By Daniel Buckwalter
(#CommanManAtTheSymphony)

Two technically difficult and brilliant concertos — the first by a very young Johannes Brahms and the other by an aging, sickly Béla Bartók — shone brightly on the Silva Concert Hall stage on Nov. 18.

The Eugene Symphony Orchestra, with Francesco Lecce-Chong at the podium and guest soloist Joyce Yang at the piano, captivated the audience — the largest since the symphony returned to in-person performance in September — from the opening notes of Brahms’ Piano Concerto No. 1.

A three-movement masterpiece that Brahms composed in 1858 when he was in his mid-20s, the piano concerto’s first movement opens with the thunder of the timpani and a call to arms from the horns, followed by stirring strings. It sounds almost apocalyptic.
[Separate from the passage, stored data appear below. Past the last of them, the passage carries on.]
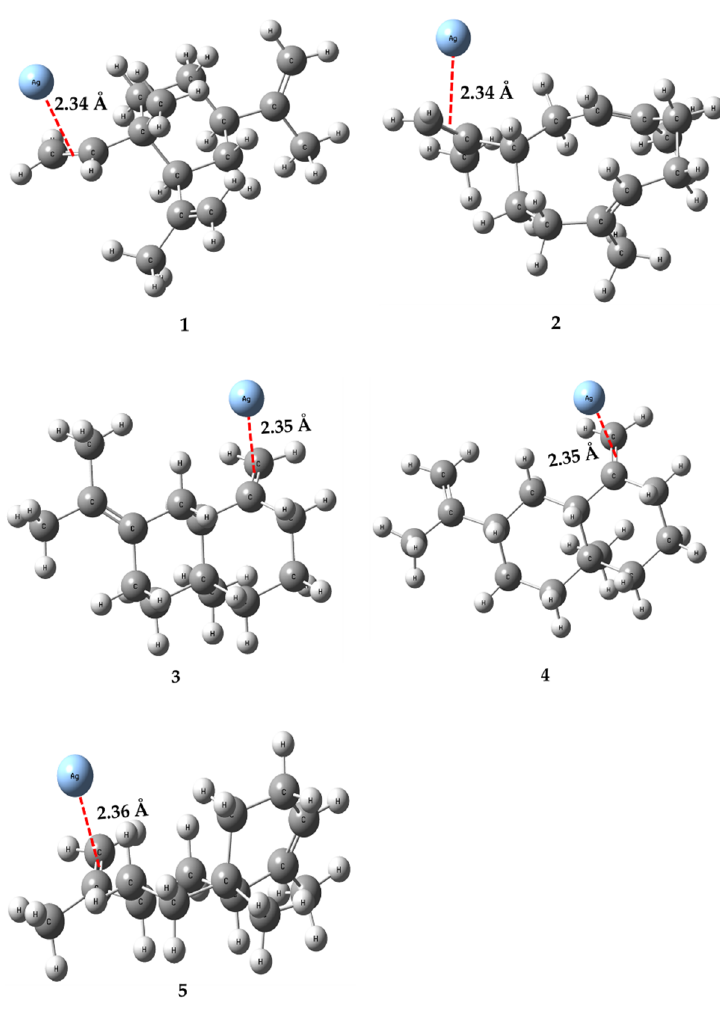
Figure 2. Complexation scheme for compounds 1 – 5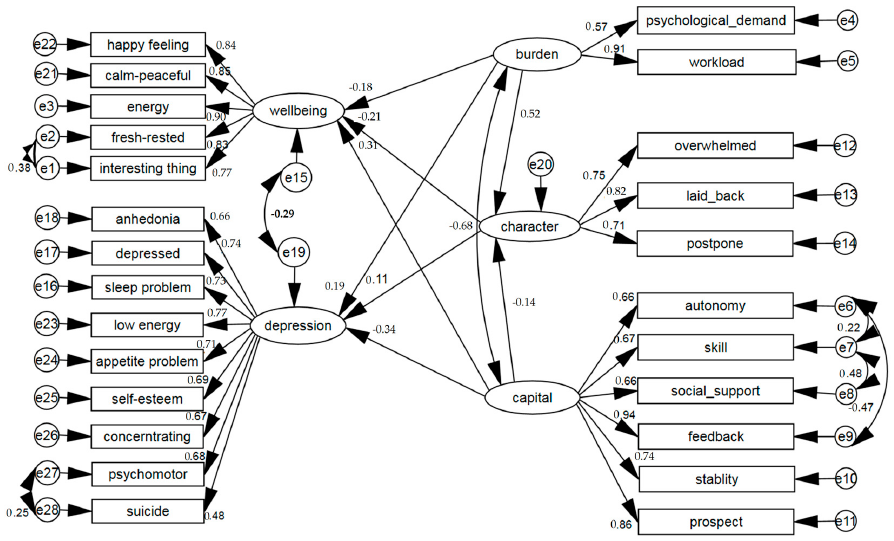
Figure 1. Structural equation model of Job Burden-Capital-Depression-Wellbeing.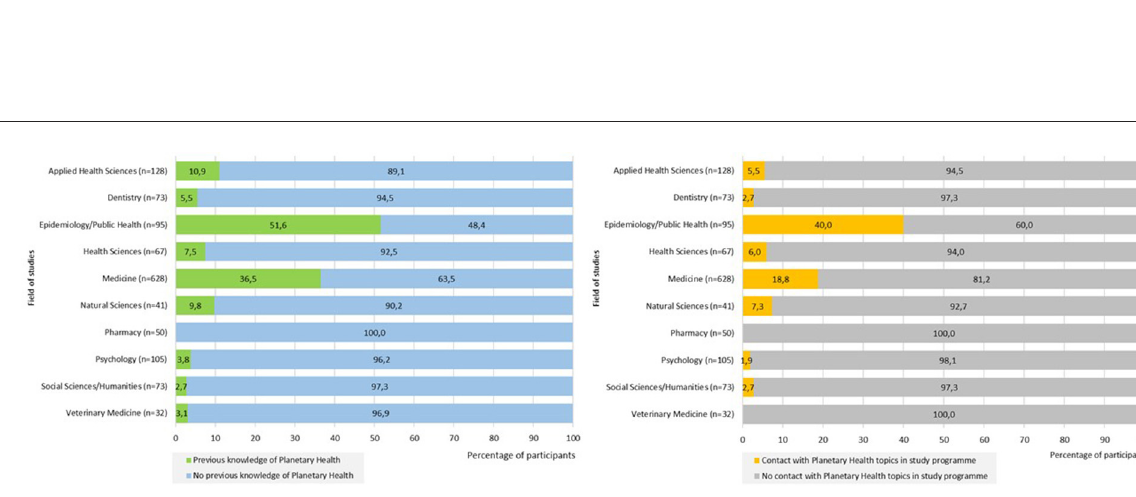
FIGURE2 Previous knowledge of and contact with Planetary Health by field of study ( N =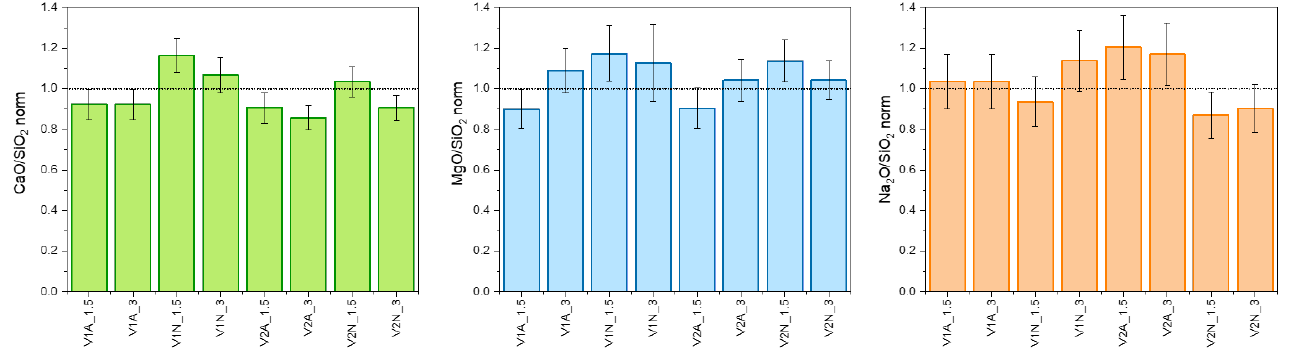
Figure 11. Normalized CaO/SiO 2 , MgO/SiO 2 , and Na 2 O/SiO 2 ratios inferred from EDS analysis on glass – ceramic coatings.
Yang enters the first movement softly, almost timidly, but soon throws herself into the battle with the symphony. It’s a fierce, almost exhausting back and forth that ends in a draw, and you have to remind yourself that there are two movements left to play.

The second movement is more meditative, but the third movement reconnects with the first movement’s electrifying flurry with both Yang and the orchestra.
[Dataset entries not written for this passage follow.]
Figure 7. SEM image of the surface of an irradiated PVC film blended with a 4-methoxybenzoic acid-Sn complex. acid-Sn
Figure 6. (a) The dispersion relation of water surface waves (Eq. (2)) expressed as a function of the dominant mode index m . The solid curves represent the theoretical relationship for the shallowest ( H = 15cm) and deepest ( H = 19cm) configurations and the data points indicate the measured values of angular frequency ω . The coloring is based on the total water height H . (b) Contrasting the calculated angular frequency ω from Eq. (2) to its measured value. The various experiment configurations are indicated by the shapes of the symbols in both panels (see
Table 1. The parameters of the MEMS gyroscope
After the drama-laden finish, Yang received a well-deserved standing ovation. For her encore, Yang slowed the pace for everyone with Edvard Grieg’s Nocturne, three minutes of beauty to contrast the force of the concerto.
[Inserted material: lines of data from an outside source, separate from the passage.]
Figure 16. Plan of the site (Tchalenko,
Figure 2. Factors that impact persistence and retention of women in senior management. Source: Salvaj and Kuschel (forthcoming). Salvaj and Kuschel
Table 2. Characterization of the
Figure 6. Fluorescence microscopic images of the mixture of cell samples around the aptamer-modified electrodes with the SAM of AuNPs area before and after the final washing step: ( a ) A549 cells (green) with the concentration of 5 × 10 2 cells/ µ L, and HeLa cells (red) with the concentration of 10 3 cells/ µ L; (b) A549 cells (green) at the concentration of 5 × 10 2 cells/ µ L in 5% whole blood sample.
After intermission came Bartók’s Concerto for Orchestra. Composed in 1943, just two years before he died of leukemia in New York City — Bartók and his wife had fled Hungary in 1940 and settled in the United States — he summoned the will to create what perhaps is his best-known work in this country.

It’s a five-movement piece that showcases all sections of the orchestra and takes the listener on several different rides.

At one point in the piece, with the fingers of string players going at lightning speed, I got a sense of scratchy, intergalactic travel, and there was a deep partial lunar eclipse on Nov. 18. That may not be the proper definition of Bartók’s “night music,” but I found it appealing, as I did the entire piece.

A poignant moment at the concert came before the Bartók piece when Scott Freck, executive director of the Eugene Symphony Association, took the stage to acknowledge the men and women who resigned or retired from the symphony since the onset of COVID.

There were 10 names in all, and each person stood for a round of applause. They may not have had the proper in-person send off last spring, but the scene Nov. 18 was a welcome salute for work well done.

The concert will be streamed for a week starting Dec. 2 online at EugeneSymphony.org. It will be the final streamed concert of the season, at a “pay what you can” cost, starting at $20.